Task to carry out:
What you should give back is a precise copy of the lines below from the one containing "left shoulder: (279, 255)" through the one containing "nose: (646, 149)", with no pictures.

Records for this task:
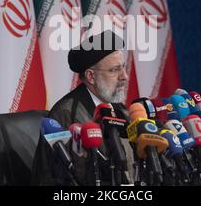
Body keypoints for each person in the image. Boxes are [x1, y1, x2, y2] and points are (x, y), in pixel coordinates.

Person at [30, 30, 135, 185]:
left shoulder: (120, 110)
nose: (124, 76)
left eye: (123, 67)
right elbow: (52, 179)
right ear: (91, 76)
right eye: (115, 70)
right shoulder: (65, 114)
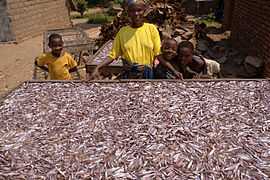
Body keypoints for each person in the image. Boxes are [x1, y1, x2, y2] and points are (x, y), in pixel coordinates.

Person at [90, 0, 161, 79]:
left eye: (139, 10)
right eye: (132, 11)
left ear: (144, 11)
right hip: (130, 74)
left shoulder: (151, 29)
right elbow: (113, 55)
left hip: (147, 74)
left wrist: (174, 71)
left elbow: (158, 53)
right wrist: (97, 68)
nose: (136, 13)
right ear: (128, 13)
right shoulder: (122, 32)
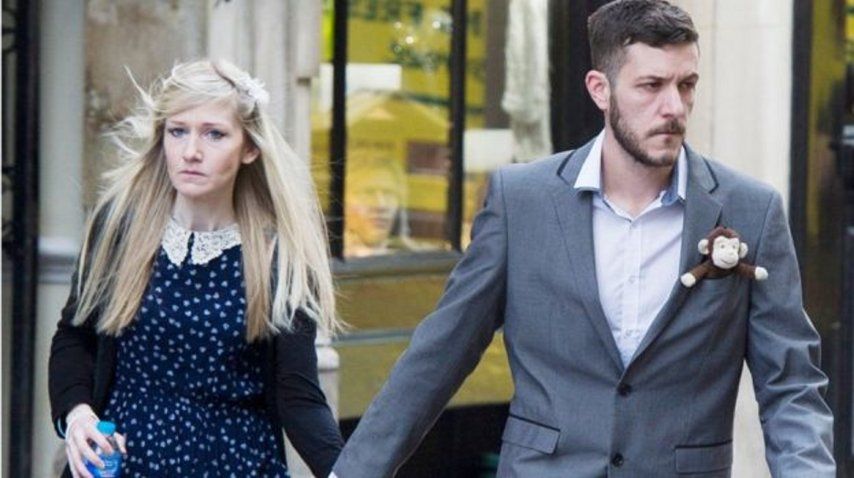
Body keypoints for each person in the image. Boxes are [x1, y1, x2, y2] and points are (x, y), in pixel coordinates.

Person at [331, 1, 835, 476]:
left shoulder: (751, 210)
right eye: (651, 86)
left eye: (686, 85)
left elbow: (790, 384)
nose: (674, 107)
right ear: (600, 89)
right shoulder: (520, 202)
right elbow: (440, 355)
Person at [48, 59, 345, 478]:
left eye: (214, 134)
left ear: (250, 148)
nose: (191, 151)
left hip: (238, 466)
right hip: (123, 466)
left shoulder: (279, 255)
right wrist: (77, 414)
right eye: (177, 131)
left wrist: (344, 470)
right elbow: (75, 336)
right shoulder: (119, 228)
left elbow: (298, 396)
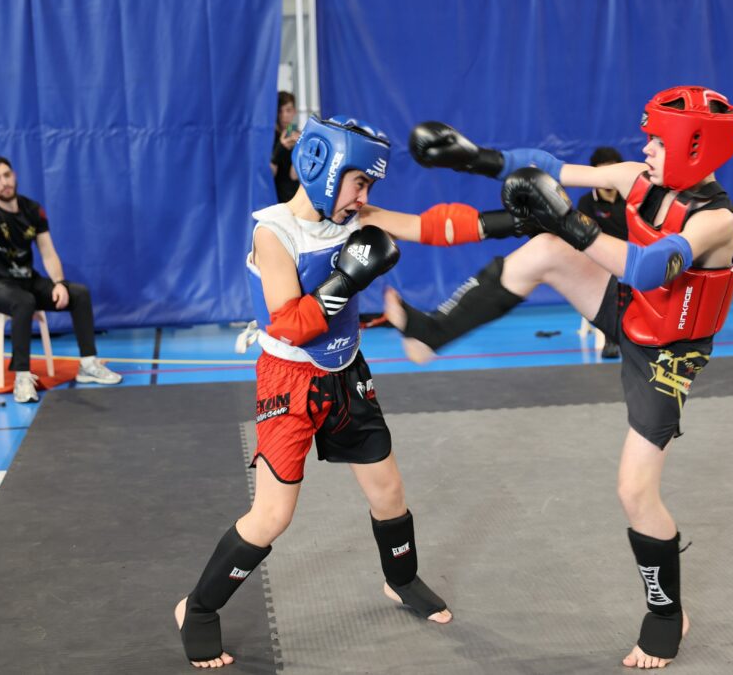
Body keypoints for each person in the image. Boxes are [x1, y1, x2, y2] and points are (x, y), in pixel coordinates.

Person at [385, 86, 733, 669]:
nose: (646, 149)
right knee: (545, 248)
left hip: (667, 354)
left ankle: (666, 615)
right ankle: (431, 332)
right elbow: (551, 168)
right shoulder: (637, 178)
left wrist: (573, 222)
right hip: (628, 309)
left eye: (658, 141)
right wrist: (472, 157)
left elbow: (649, 267)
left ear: (694, 147)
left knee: (635, 492)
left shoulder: (717, 222)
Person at [174, 114, 535, 669]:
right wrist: (348, 279)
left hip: (347, 370)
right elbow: (288, 324)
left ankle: (401, 579)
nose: (365, 197)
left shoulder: (354, 215)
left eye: (369, 186)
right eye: (360, 182)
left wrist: (510, 222)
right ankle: (197, 608)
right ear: (324, 168)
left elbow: (430, 226)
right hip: (289, 382)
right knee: (272, 515)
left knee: (388, 490)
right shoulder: (274, 233)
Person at [0, 156, 122, 403]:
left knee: (78, 293)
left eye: (7, 175)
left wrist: (59, 283)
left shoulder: (32, 209)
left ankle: (88, 364)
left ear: (14, 175)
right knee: (24, 301)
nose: (4, 182)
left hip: (27, 281)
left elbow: (48, 252)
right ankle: (22, 377)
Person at [577, 146, 628, 358]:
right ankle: (611, 336)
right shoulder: (586, 203)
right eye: (603, 172)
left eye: (613, 171)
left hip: (632, 257)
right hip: (601, 262)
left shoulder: (633, 199)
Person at [270, 91, 301, 202]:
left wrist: (299, 147)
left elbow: (294, 176)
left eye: (288, 110)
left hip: (293, 199)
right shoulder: (269, 137)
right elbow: (269, 174)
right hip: (273, 199)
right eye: (280, 111)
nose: (284, 115)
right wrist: (280, 149)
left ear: (294, 111)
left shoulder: (299, 136)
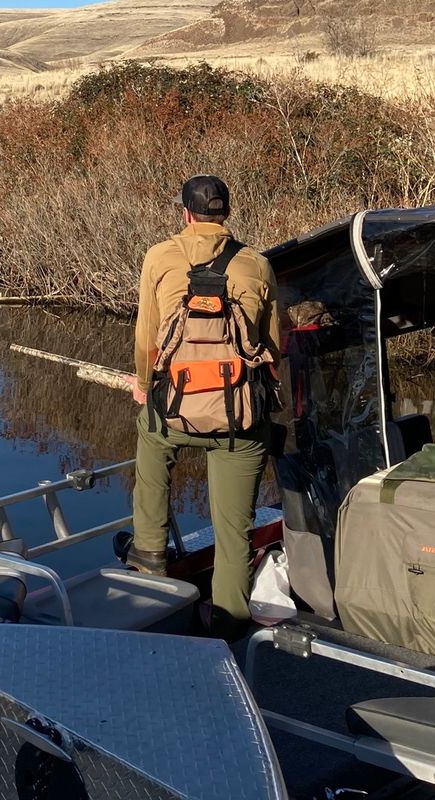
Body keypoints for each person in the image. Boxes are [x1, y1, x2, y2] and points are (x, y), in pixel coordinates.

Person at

Solved problem:
left shoulder: (279, 255)
right wrist: (77, 414)
right eye: (177, 131)
left wrist: (344, 470)
right elbow: (75, 336)
right shoulder: (119, 228)
left elbow: (298, 396)
Body keypoints for each person in the image. Boxes are [x1, y1, x2, y2] and points are (x, y), in pixel coordinates.

Person at [385, 86, 733, 669]:
nose: (646, 149)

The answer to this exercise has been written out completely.